ASSIGNED TASK - Reproduce the lines from the start of the listing through the line containing "0.005046, 0.056724, 0.972100]]", inclusive, but leave the pictures out.

Stored data entries -
-- Opening Marker --
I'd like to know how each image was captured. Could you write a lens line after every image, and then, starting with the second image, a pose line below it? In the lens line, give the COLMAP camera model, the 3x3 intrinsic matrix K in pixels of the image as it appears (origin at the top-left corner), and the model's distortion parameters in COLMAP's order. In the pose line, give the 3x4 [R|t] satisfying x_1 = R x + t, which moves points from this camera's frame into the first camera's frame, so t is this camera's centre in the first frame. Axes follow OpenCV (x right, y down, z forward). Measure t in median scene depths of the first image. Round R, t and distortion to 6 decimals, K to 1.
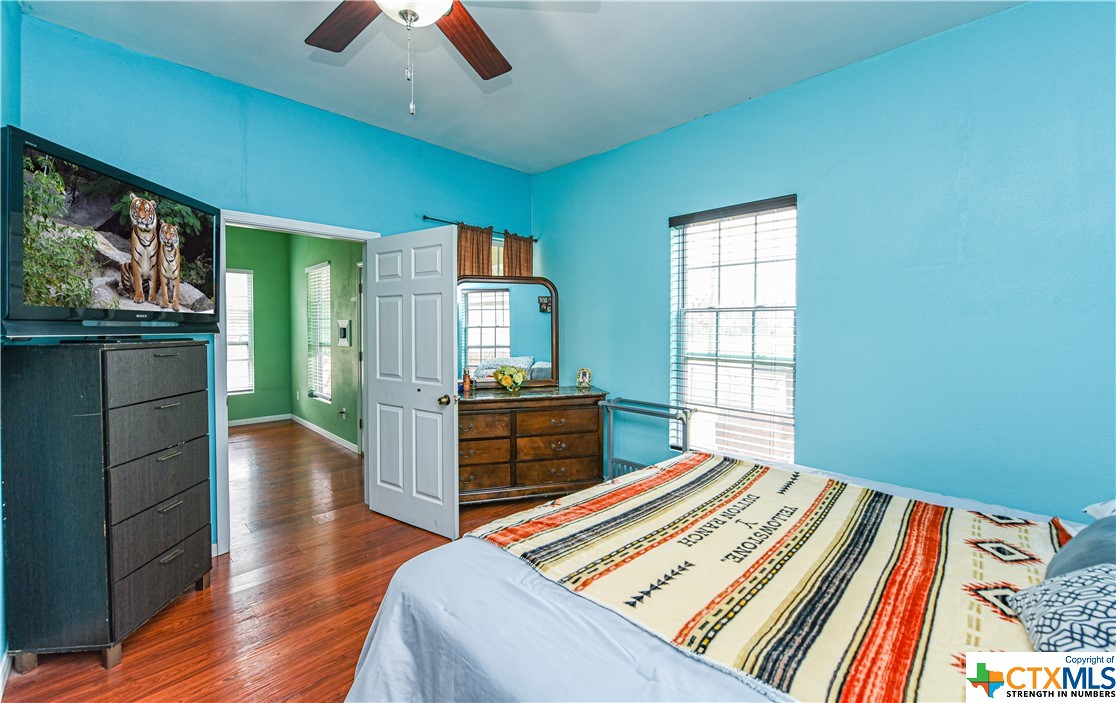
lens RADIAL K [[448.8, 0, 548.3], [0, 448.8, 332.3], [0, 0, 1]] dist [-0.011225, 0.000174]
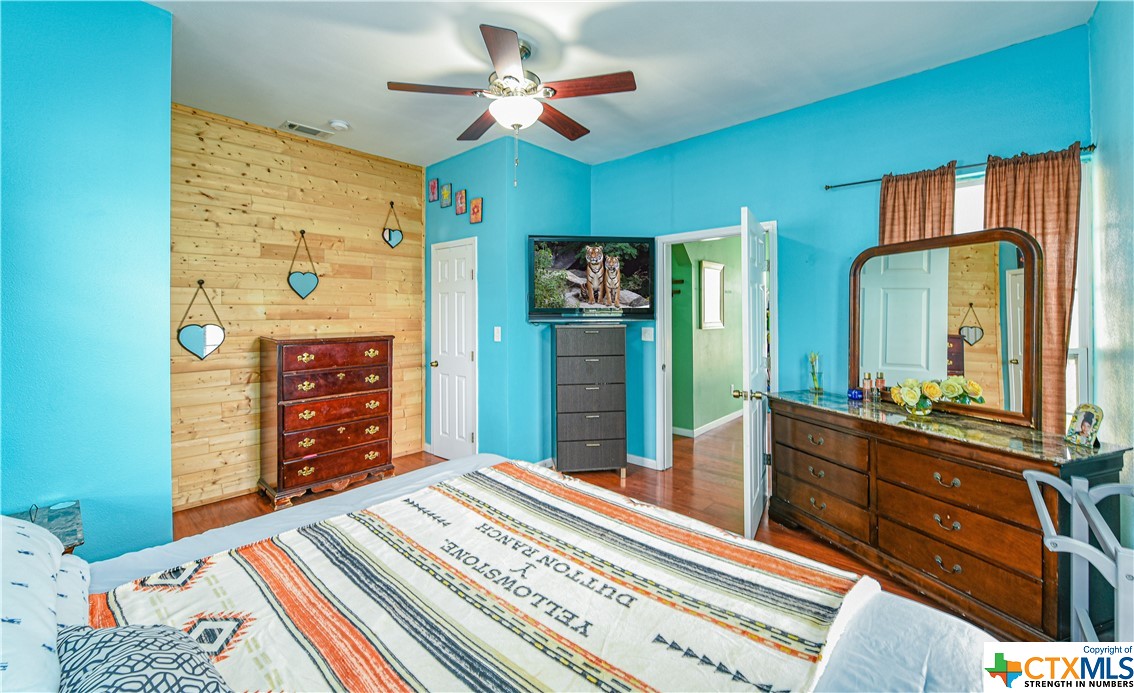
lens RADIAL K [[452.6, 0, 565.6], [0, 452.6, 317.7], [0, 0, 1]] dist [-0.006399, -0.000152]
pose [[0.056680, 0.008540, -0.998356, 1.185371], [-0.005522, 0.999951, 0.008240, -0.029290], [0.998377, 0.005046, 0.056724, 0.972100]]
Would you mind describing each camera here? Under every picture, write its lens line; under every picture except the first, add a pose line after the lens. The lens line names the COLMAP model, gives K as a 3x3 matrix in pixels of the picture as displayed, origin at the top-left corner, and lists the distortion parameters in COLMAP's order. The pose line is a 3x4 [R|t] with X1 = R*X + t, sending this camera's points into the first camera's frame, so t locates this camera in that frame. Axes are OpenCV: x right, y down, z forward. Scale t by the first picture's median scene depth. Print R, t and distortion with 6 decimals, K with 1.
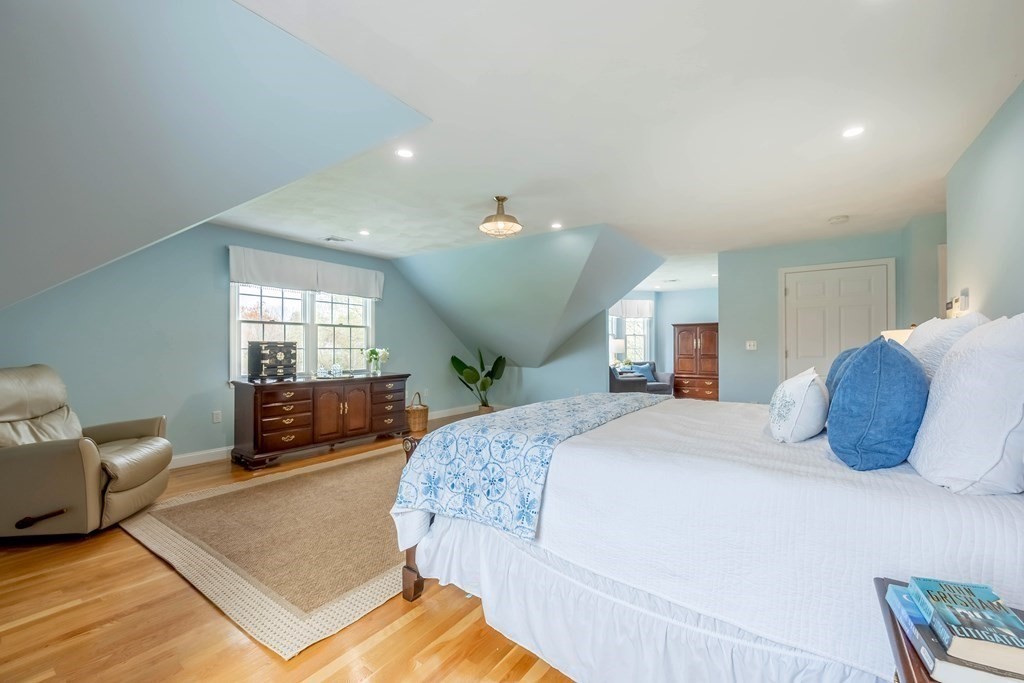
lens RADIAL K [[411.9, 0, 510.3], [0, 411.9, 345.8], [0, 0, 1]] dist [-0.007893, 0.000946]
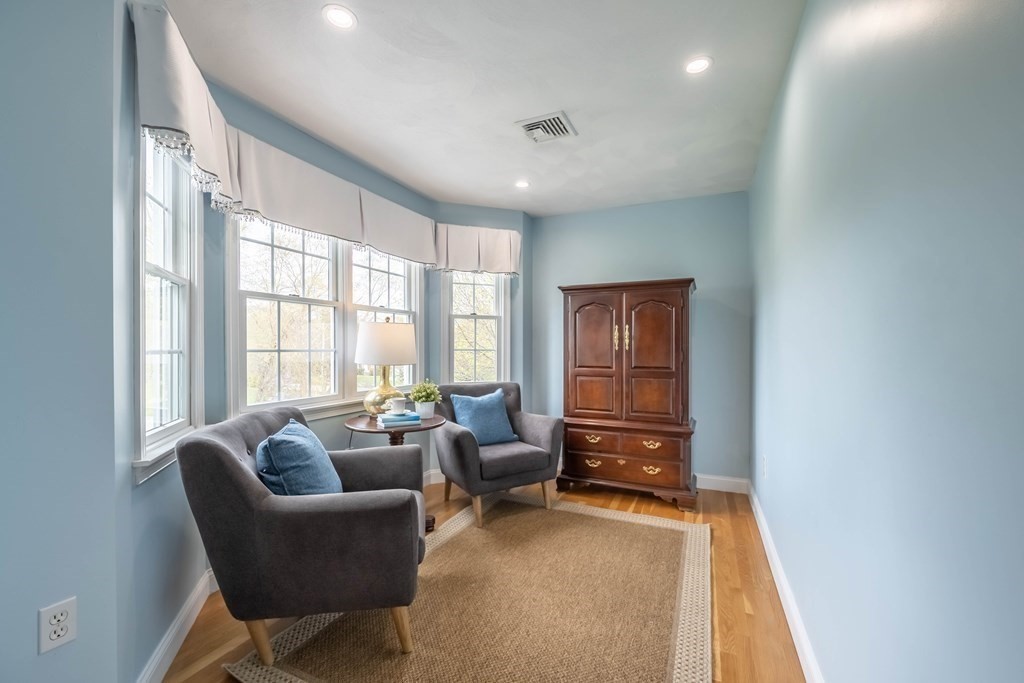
-- Closing Marker --
EXERCISE SOLUTION -
I'd like to know how each image was captured. Could you write a lens line after every image, and then, starting with the second image, a pose line below it? In the lens line, give the COLMAP camera model, the 3x3 intrinsic matrix K in pixels of the image as it appears (origin at the top-left corner), and the model's distortion parameters in COLMAP's order. In the pose line, give the 3x4 [R|t] satisfying x_1 = R x + t, which moves points from this camera's frame into the first camera's frame, so t is this camera's centre in the first frame. Axes follow OpenCV (x right, y down, z forward). Measure t in median scene depths of the first image. Round R, t and distortion to 6 decimals, K to 1.
lens RADIAL K [[448.8, 0, 548.3], [0, 448.8, 332.3], [0, 0, 1]] dist [-0.011225, 0.000174]
lens RADIAL K [[452.6, 0, 565.6], [0, 452.6, 317.7], [0, 0, 1]] dist [-0.006399, -0.000152]
pose [[0.056680, 0.008540, -0.998356, 1.185371], [-0.005522, 0.999951, 0.008240, -0.029290], [0.998377, 0.005046, 0.056724, 0.972100]]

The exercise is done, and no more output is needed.